Illinois law did not govern this dispute, however. As noted above, the purported ambiguity upon which OX now relies required the application of the FAA and thus of federal law. Federal precedent means this Court must "uphold an arbitral award unless "`there is no possible interpretive route to [it], so a non-contractual basis can be inferred.'" Prostyakov, 513 F.3d at 723 (quoting Cuna Mut. Ins. Soc'y, 443 F.3d at 562). The fervor with which both OX and Hale have suggested possible interpretations of the Award in their briefs on this motion for sanctions, and OX's failure to argue that the Award was not grounded in its contract with Hale, mandated that the award be upheld.
CONCLUSION
This Court does not impose sanctions on OX for failing to cite to Seventh Circuit precedents, in light of its claim that Illinois law governed this case.
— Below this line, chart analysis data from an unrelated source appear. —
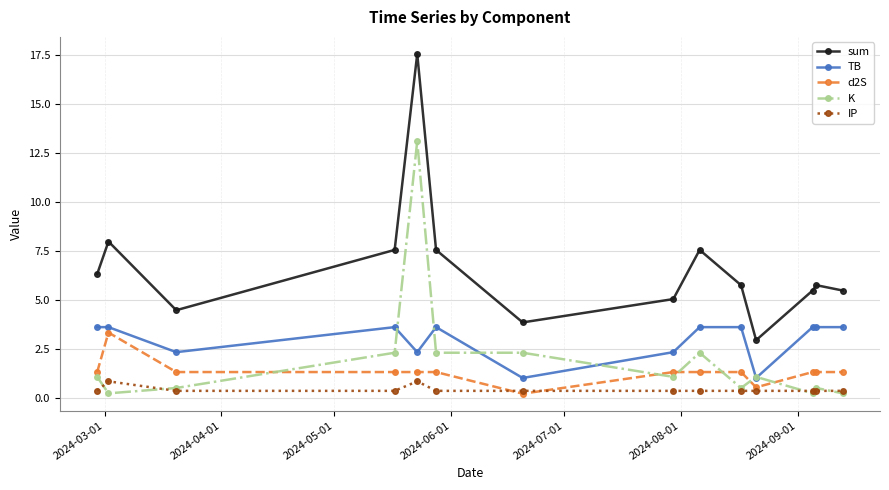

What is the minimum value for TB?

1.0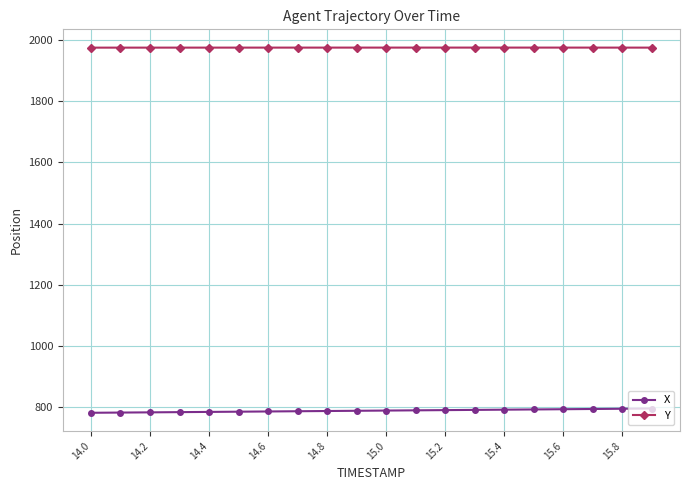

Which series has the largest total across all categories?

Y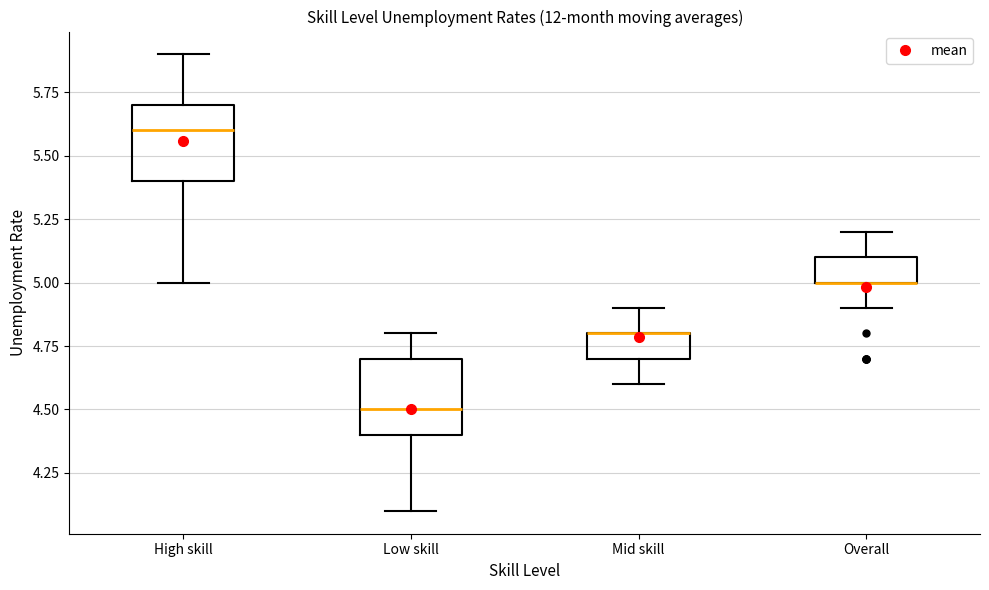

Where does the lower whisker of the box for High skill end on the y-axis? The values are not printed on the chart, so give them approximately, as read against the axis.

5.0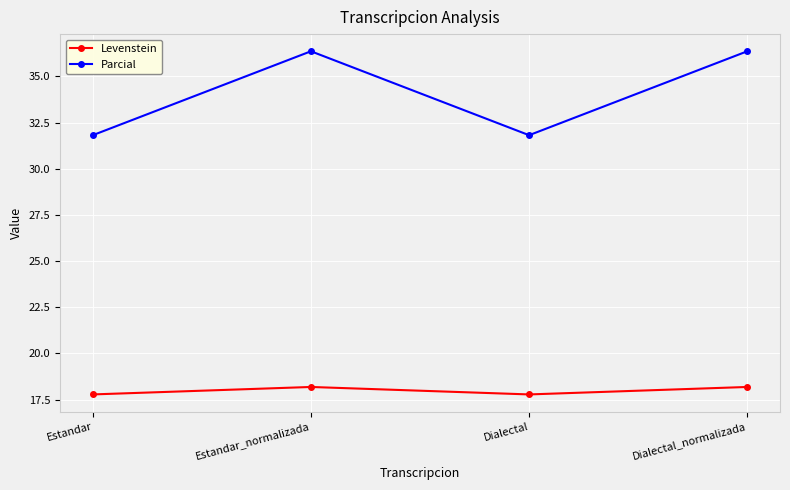

What is the maximum value shown in the chart?

36.4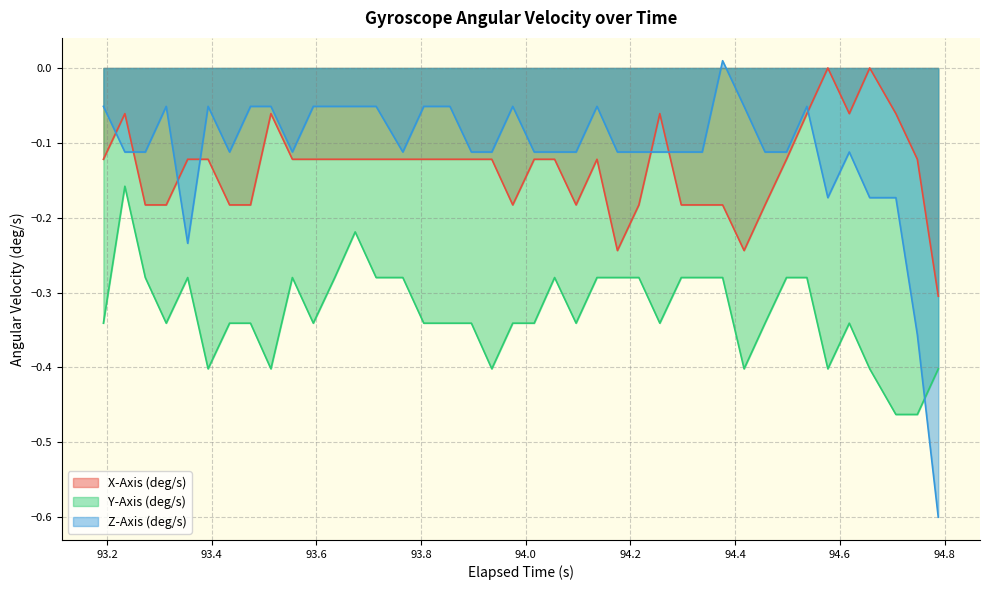

Is the value of X-Axis (deg/s) at 34 greater than the value of Y-Axis (deg/s) at 94.0?

Yes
See Thompson, 940 F.2d at 198 ("While the omission of a citation of controlling authority would make an argument frivolous and therefore sanctionable, the omission of a citation that arguably does not control, while imprudent and unprofessional, is not, standing alone, a basis for sanctions."). However, this Court will impose sanctions as a result of OX's meritless and untimely (both legally and factually, given OX's failure to serve Hale with anything resembling promptness) challenge to Hale's fairly entered arbitration award. This challenge forced Hale to defend her award in a forum far from home and to wait an appalling length of time in order to reap the rewards of the arbitration to which OX required her submission. Arbitration is designed to ensure the timely and final resolution of disputes, and the Seventh Circuit has made it clear that courts of this Circuit are encouraged to sanction lawyers who attempt to undermine the goals of the arbitration system through meritless challenges. See Dreis Krump Mfg. Co., 802 F.2d at 254-55 ("[W]e indicated that we would award attorney's fees against parties that challenge arbitration awards without basis and we noted that attorney's fees had in the past been awarded more freely in such cases than in other cases of groundless litigation.").
For the reasons stated, Hale's Motion For Sanctions is granted. OX is ordered to pay Hale's reasonable attorney fees and costs in defending against its Amended Application to Vacate Arbitration Award and in bringing this Motions for Sanctions.